__Aim of the exercise__. Exactly the lines from the one with "Exception classes" through the final line of the listing below should appear in the answer, and no others.

__Material provided__.
- Opening Delimiter -
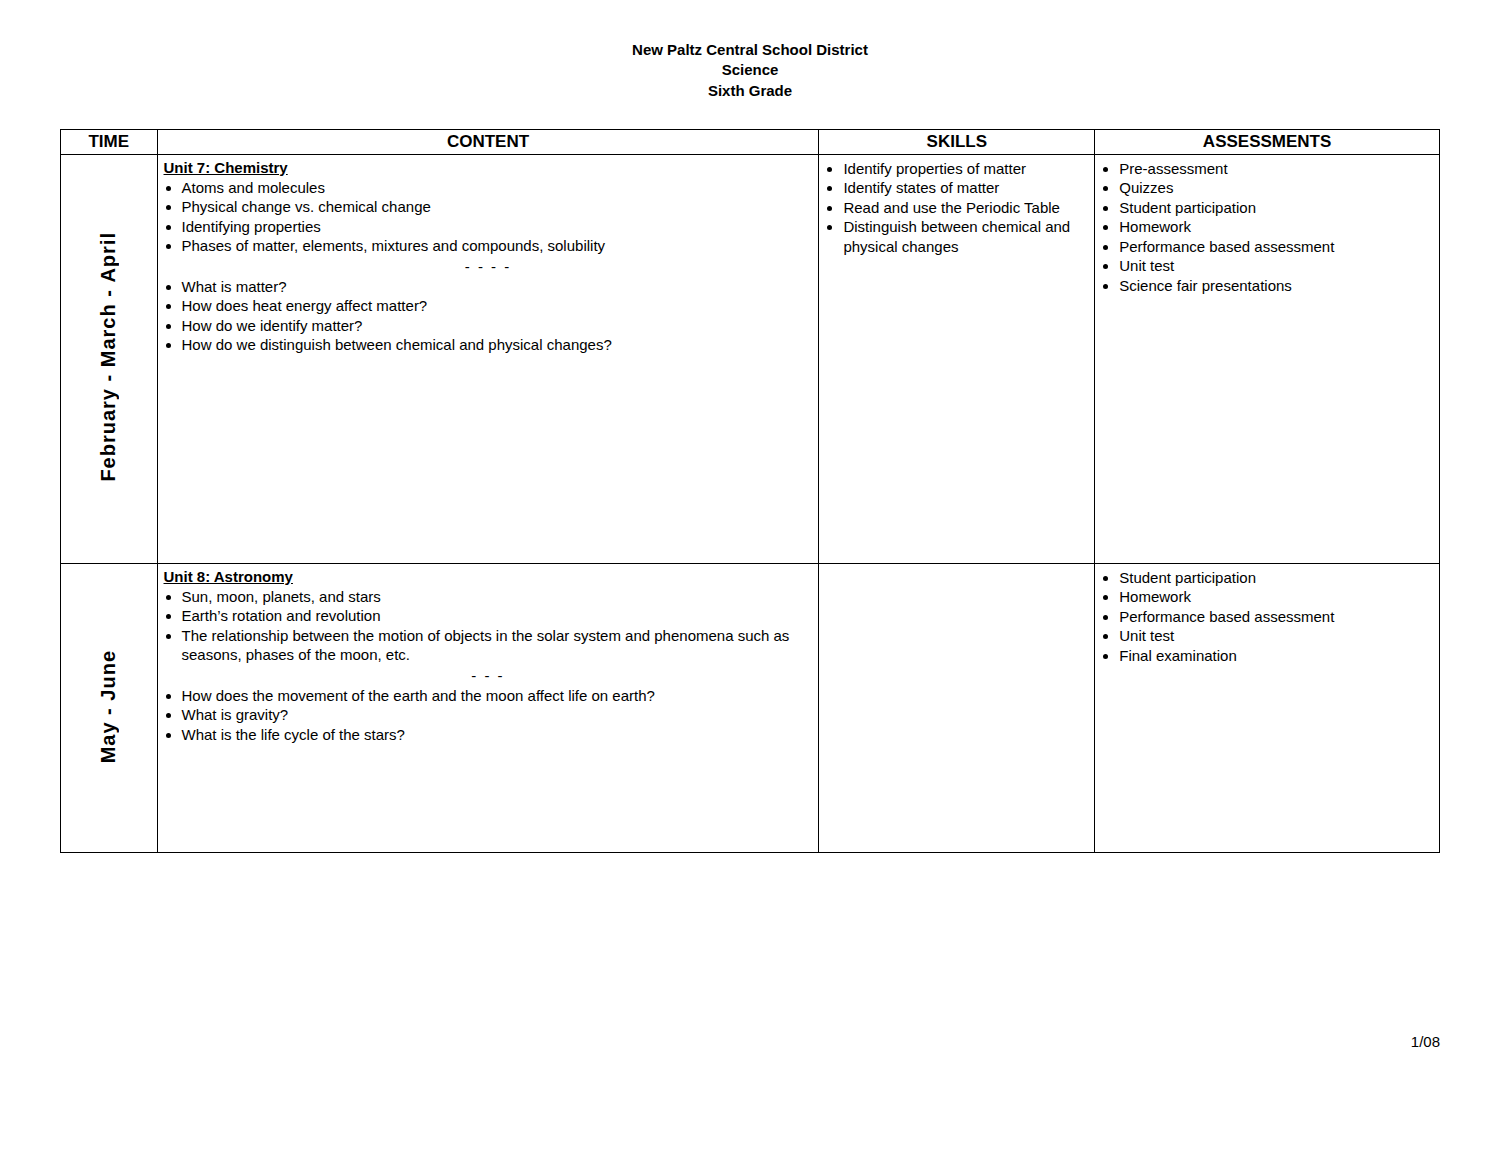New Paltz Central School District
Science
Sixth Grade
| TIME | CONTENT | SKILLS | ASSESSMENTS |
| --- | --- | --- | --- |
| February - March - April | Unit 7: Chemistry Atoms and molecules Physical change vs. chemical change Identifying properties Phases of matter, elements, mixtures and compounds, solubility - - - - What is matter? How does heat energy affect matter? How do we identify matter? How do we distinguish between chemical and physical changes? | Identify properties of matter Identify states of matter Read and use the Periodic Table Distinguish between chemical and physical changes | Pre-assessment Quizzes Student participation Homework Performance based assessment Unit test Science fair presentations |
| May - June | Unit 8: Astronomy Sun, moon, planets, and stars Earth’s rotation and revolution The relationship between the motion of objects in the solar system and phenomena such as seasons, phases of the moon, etc. - - - How does the movement of the earth and the moon affect life on earth? What is gravity? What is the life cycle of the stars? | | Student participation Homework Performance based assessment Unit test Final examination |
1/08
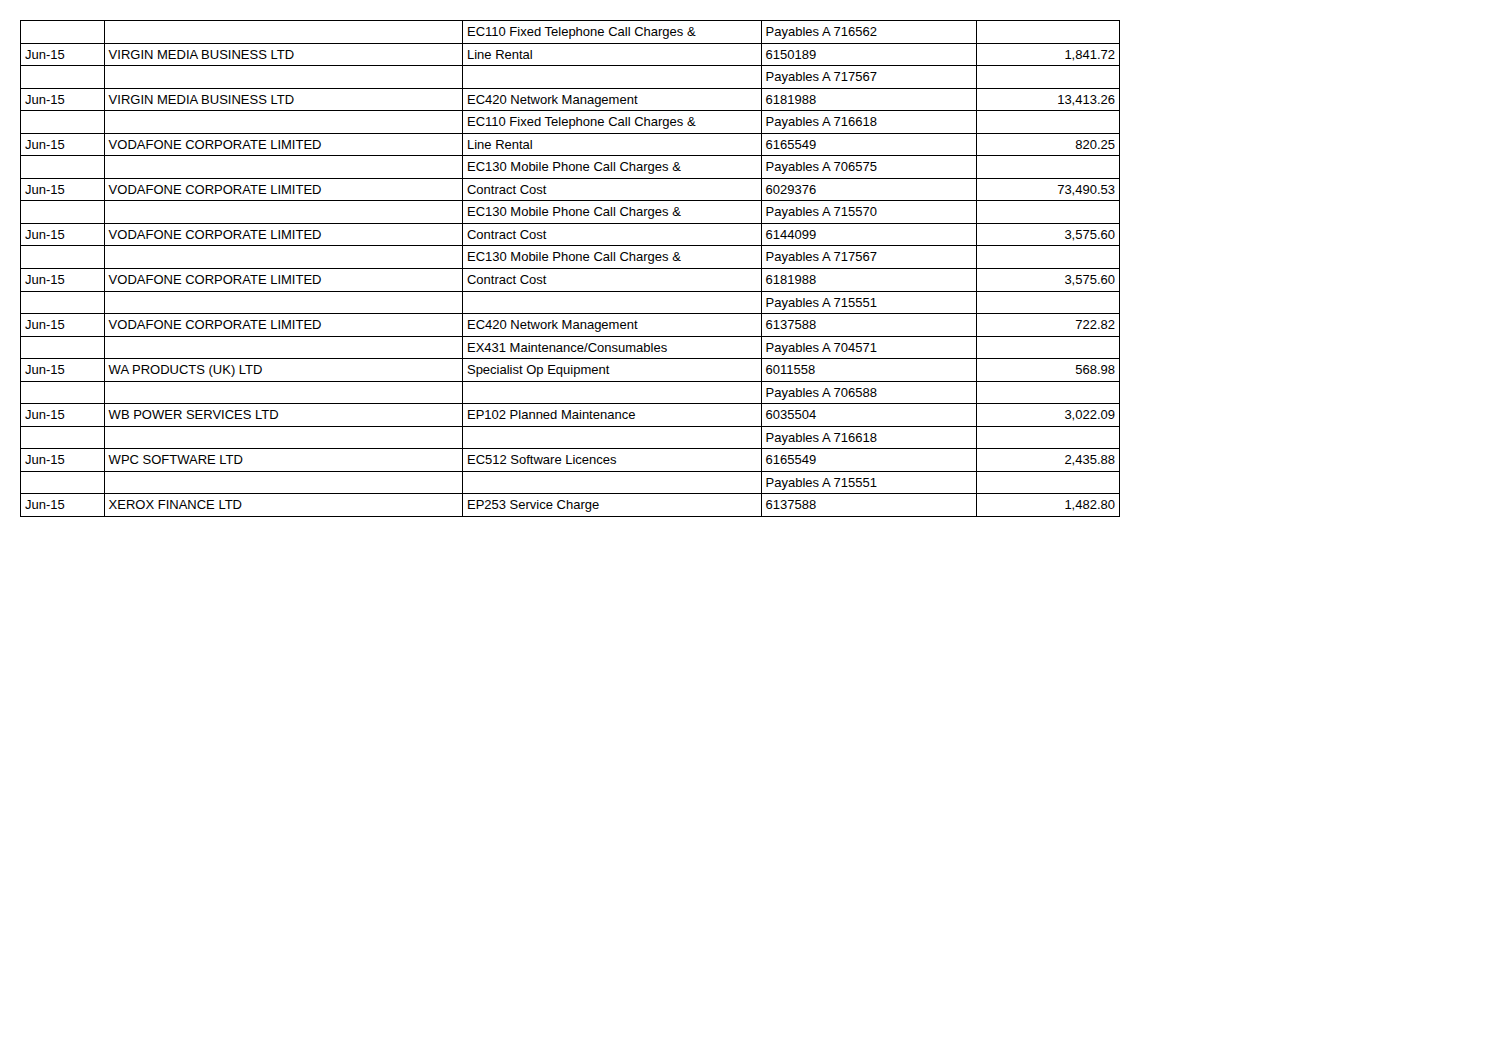| | | EC110 Fixed Telephone Call Charges & | Payables A 716562 | |
| Jun-15 | VIRGIN MEDIA BUSINESS LTD | Line Rental | 6150189 | 1,841.72 |
| | | | Payables A 717567 | |
| Jun-15 | VIRGIN MEDIA BUSINESS LTD | EC420 Network Management | 6181988 | 13,413.26 |
| | | EC110 Fixed Telephone Call Charges & | Payables A 716618 | |
| Jun-15 | VODAFONE CORPORATE LIMITED | Line Rental | 6165549 | 820.25 |
| | | EC130 Mobile Phone Call Charges & | Payables A 706575 | |
| Jun-15 | VODAFONE CORPORATE LIMITED | Contract Cost | 6029376 | 73,490.53 |
| | | EC130 Mobile Phone Call Charges & | Payables A 715570 | |
| Jun-15 | VODAFONE CORPORATE LIMITED | Contract Cost | 6144099 | 3,575.60 |
| | | EC130 Mobile Phone Call Charges & | Payables A 717567 | |
| Jun-15 | VODAFONE CORPORATE LIMITED | Contract Cost | 6181988 | 3,575.60 |
| | | | Payables A 715551 | |
| Jun-15 | VODAFONE CORPORATE LIMITED | EC420 Network Management | 6137588 | 722.82 |
| | | EX431 Maintenance/Consumables | Payables A 704571 | |
| Jun-15 | WA PRODUCTS (UK) LTD | Specialist Op Equipment | 6011558 | 568.98 |
| | | | Payables A 706588 | |
| Jun-15 | WB POWER SERVICES LTD | EP102 Planned Maintenance | 6035504 | 3,022.09 |
| | | | Payables A 716618 | |
| Jun-15 | WPC SOFTWARE LTD | EC512 Software Licences | 6165549 | 2,435.88 |
| | | | Payables A 715551 | |
| Jun-15 | XEROX FINANCE LTD | EP253 Service Charge | 6137588 | 1,482.80 |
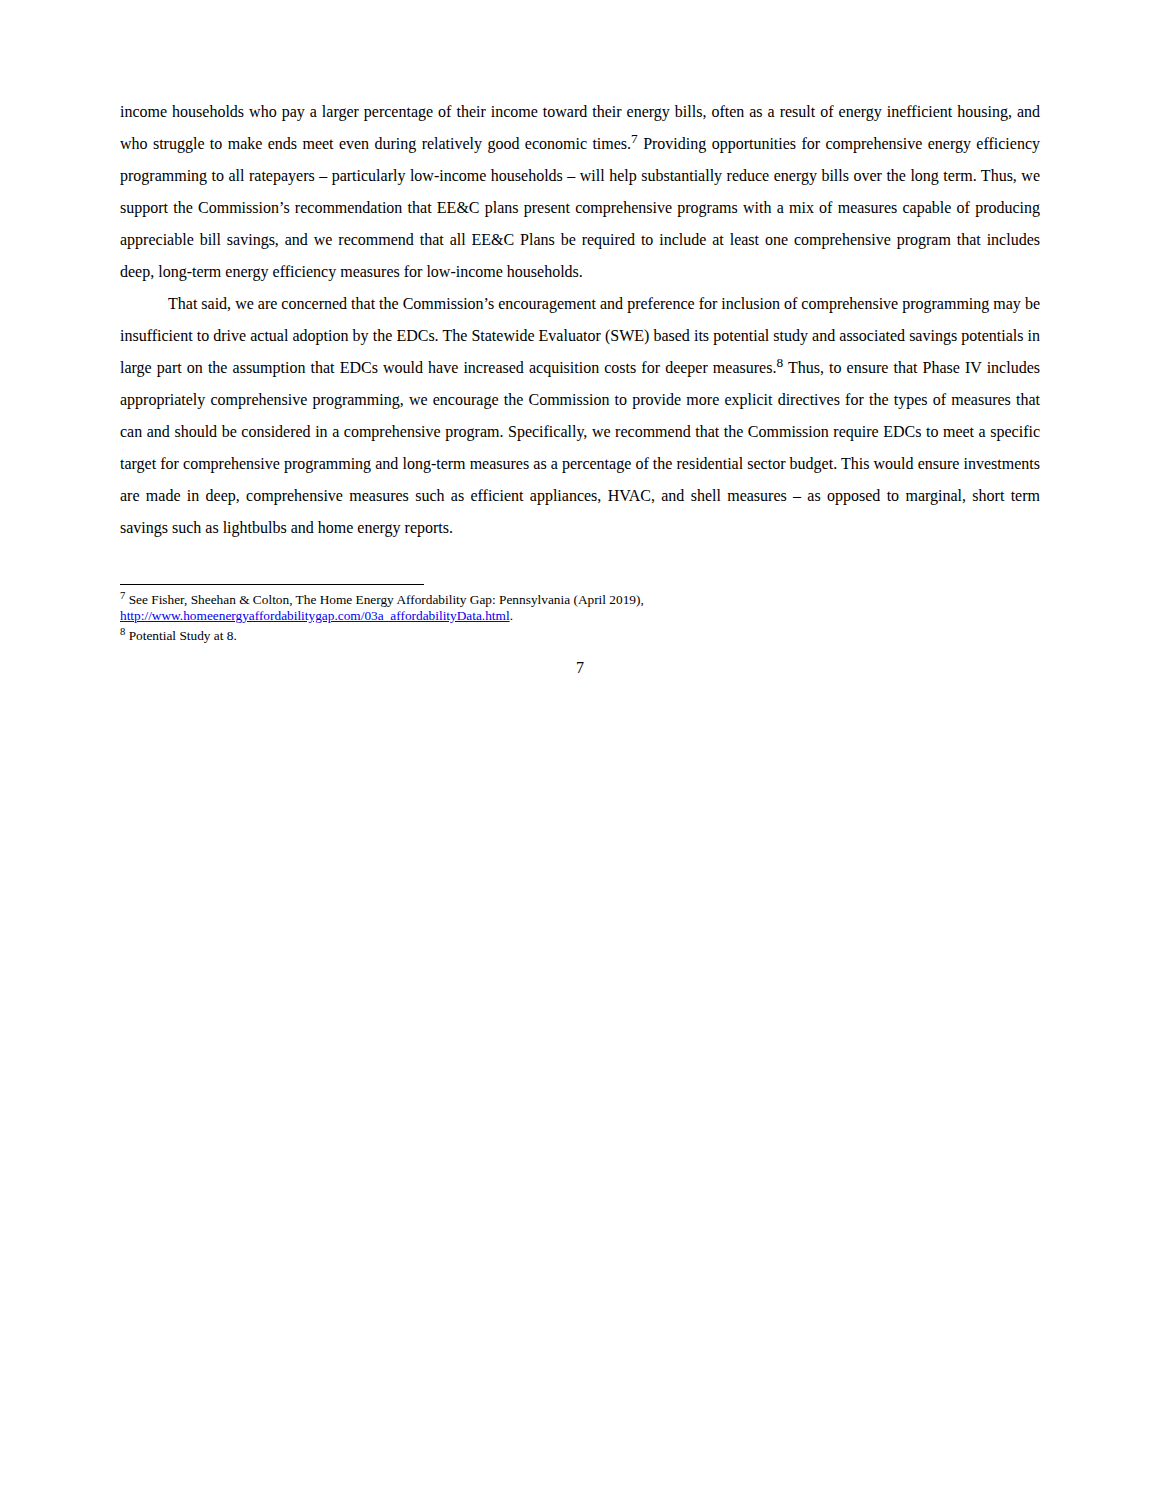income households who pay a larger percentage of their income toward their energy bills, often as a result of energy inefficient housing, and who struggle to make ends meet even during relatively good economic times.7 Providing opportunities for comprehensive energy efficiency programming to all ratepayers – particularly low-income households – will help substantially reduce energy bills over the long term. Thus, we support the Commission’s recommendation that EE&C plans present comprehensive programs with a mix of measures capable of producing appreciable bill savings, and we recommend that all EE&C Plans be required to include at least one comprehensive program that includes deep, long-term energy efficiency measures for low-income households.
That said, we are concerned that the Commission’s encouragement and preference for inclusion of comprehensive programming may be insufficient to drive actual adoption by the EDCs. The Statewide Evaluator (SWE) based its potential study and associated savings potentials in large part on the assumption that EDCs would have increased acquisition costs for deeper measures.8 Thus, to ensure that Phase IV includes appropriately comprehensive programming, we encourage the Commission to provide more explicit directives for the types of measures that can and should be considered in a comprehensive program. Specifically, we recommend that the Commission require EDCs to meet a specific target for comprehensive programming and long-term measures as a percentage of the residential sector budget. This would ensure investments are made in deep, comprehensive measures such as efficient appliances, HVAC, and shell measures – as opposed to marginal, short term savings such as lightbulbs and home energy reports.
7 See Fisher, Sheehan & Colton, The Home Energy Affordability Gap: Pennsylvania (April 2019), http://www.homeenergyaffordabilitygap.com/03a_affordabilityData.html.
8 Potential Study at 8.
7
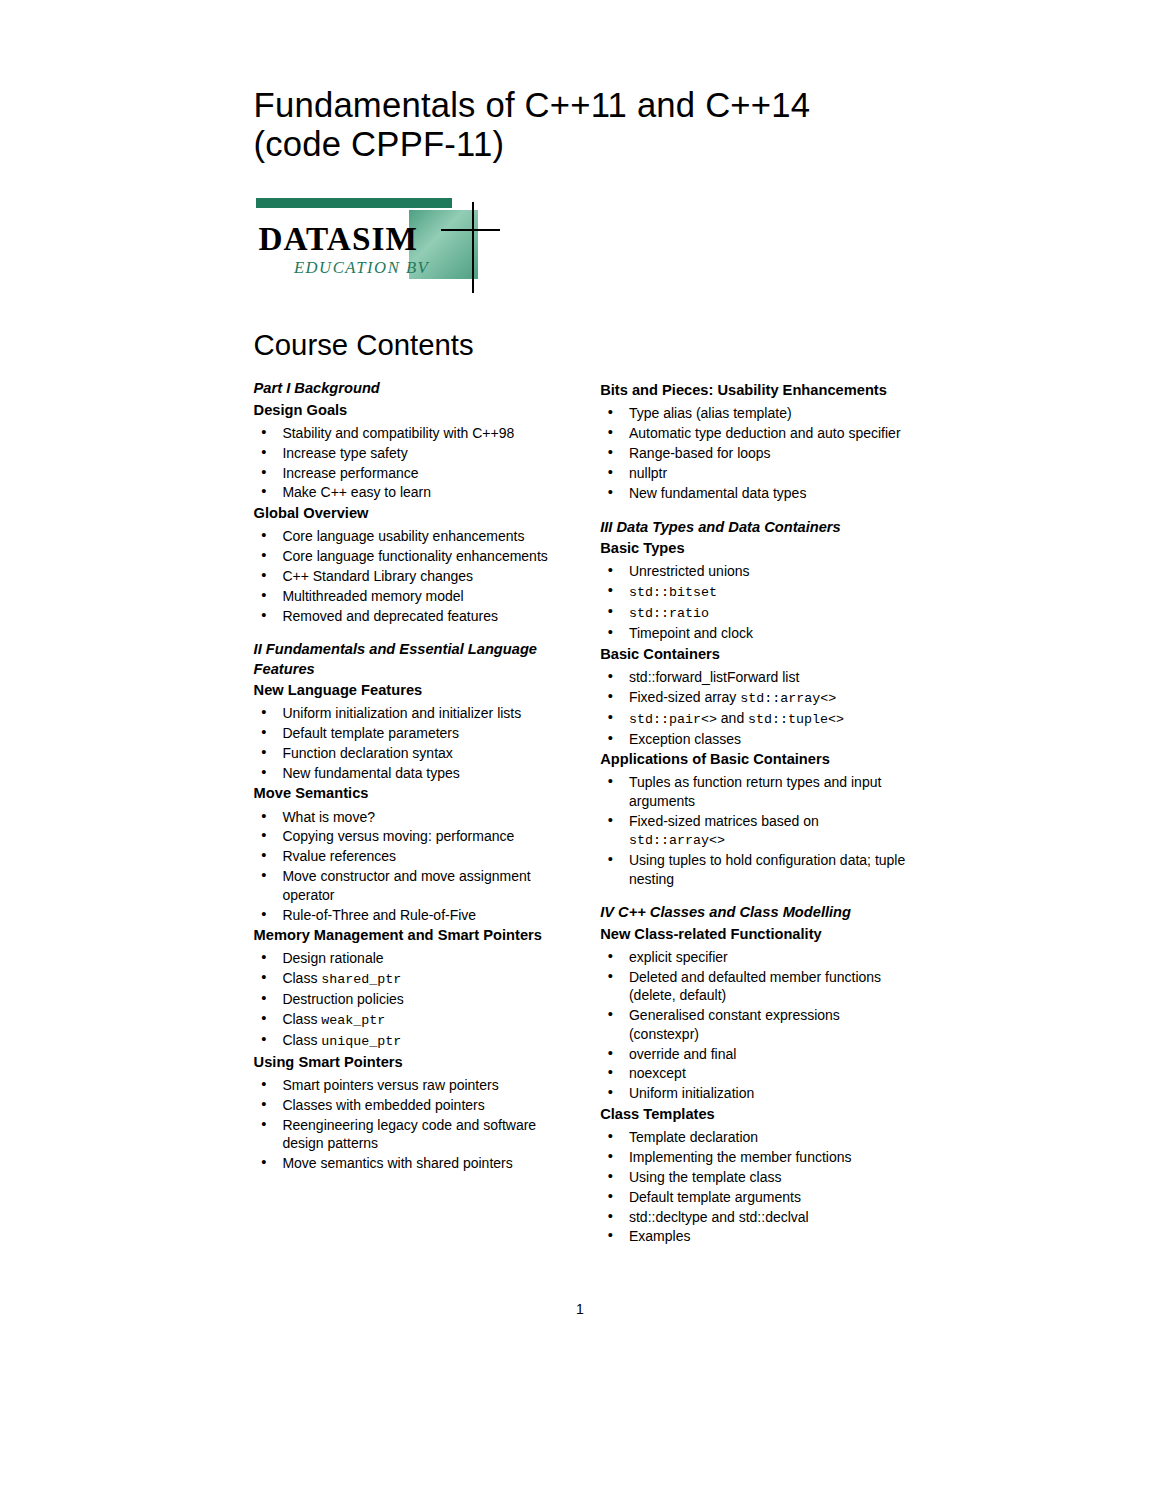Fundamentals of C++11 and C++14 (code CPPF-11)
DATASIM
EDUCATION BV
Course Contents
Part I Background
Design Goals
Stability and compatibility with C++98
Increase type safety
Increase performance
Make C++ easy to learn
Global Overview
Core language usability enhancements
Core language functionality enhancements
C++ Standard Library changes
Multithreaded memory model
Removed and deprecated features
II Fundamentals and Essential Language Features
New Language Features
Uniform initialization and initializer lists
Default template parameters
Function declaration syntax
New fundamental data types
Move Semantics
What is move?
Copying versus moving: performance
Rvalue references
Move constructor and move assignment operator
Rule-of-Three and Rule-of-Five
Memory Management and Smart Pointers
Design rationale
Class shared_ptr
Destruction policies
Class weak_ptr
Class unique_ptr
Using Smart Pointers
Smart pointers versus raw pointers
Classes with embedded pointers
Reengineering legacy code and software design patterns
Move semantics with shared pointers
Bits and Pieces: Usability Enhancements
Type alias (alias template)
Automatic type deduction and auto specifier
Range-based for loops
nullptr
New fundamental data types
III Data Types and Data Containers
Basic Types
Unrestricted unions
std::bitset
std::ratio
Timepoint and clock
Basic Containers
std::forward_listForward list
Fixed-sized array std::array<>
std::pair<> and std::tuple<>
Exception classes
Applications of Basic Containers
Tuples as function return types and input arguments
Fixed-sized matrices based on std::array<>
Using tuples to hold configuration data; tuple nesting
IV C++ Classes and Class Modelling
New Class-related Functionality
explicit specifier
Deleted and defaulted member functions (delete, default)
Generalised constant expressions (constexpr)
override and final
noexcept
Uniform initialization
Class Templates
Template declaration
Implementing the member functions
Using the template class
Default template arguments
std::decltype and std::declval
Examples
1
- Closing Delimiter -
__Exercise result__.
Exception classes
Applications of Basic Containers
Tuples as function return types and input arguments
Fixed-sized matrices based on std::array<>
Using tuples to hold configuration data; tuple nesting
IV C++ Classes and Class Modelling
New Class-related Functionality
explicit specifier
Deleted and defaulted member functions (delete, default)
Generalised constant expressions (constexpr)
override and final
noexcept
Uniform initialization
Class Templates
Template declaration
Implementing the member functions
Using the template class
Default template arguments
std::decltype and std::declval
Examples
1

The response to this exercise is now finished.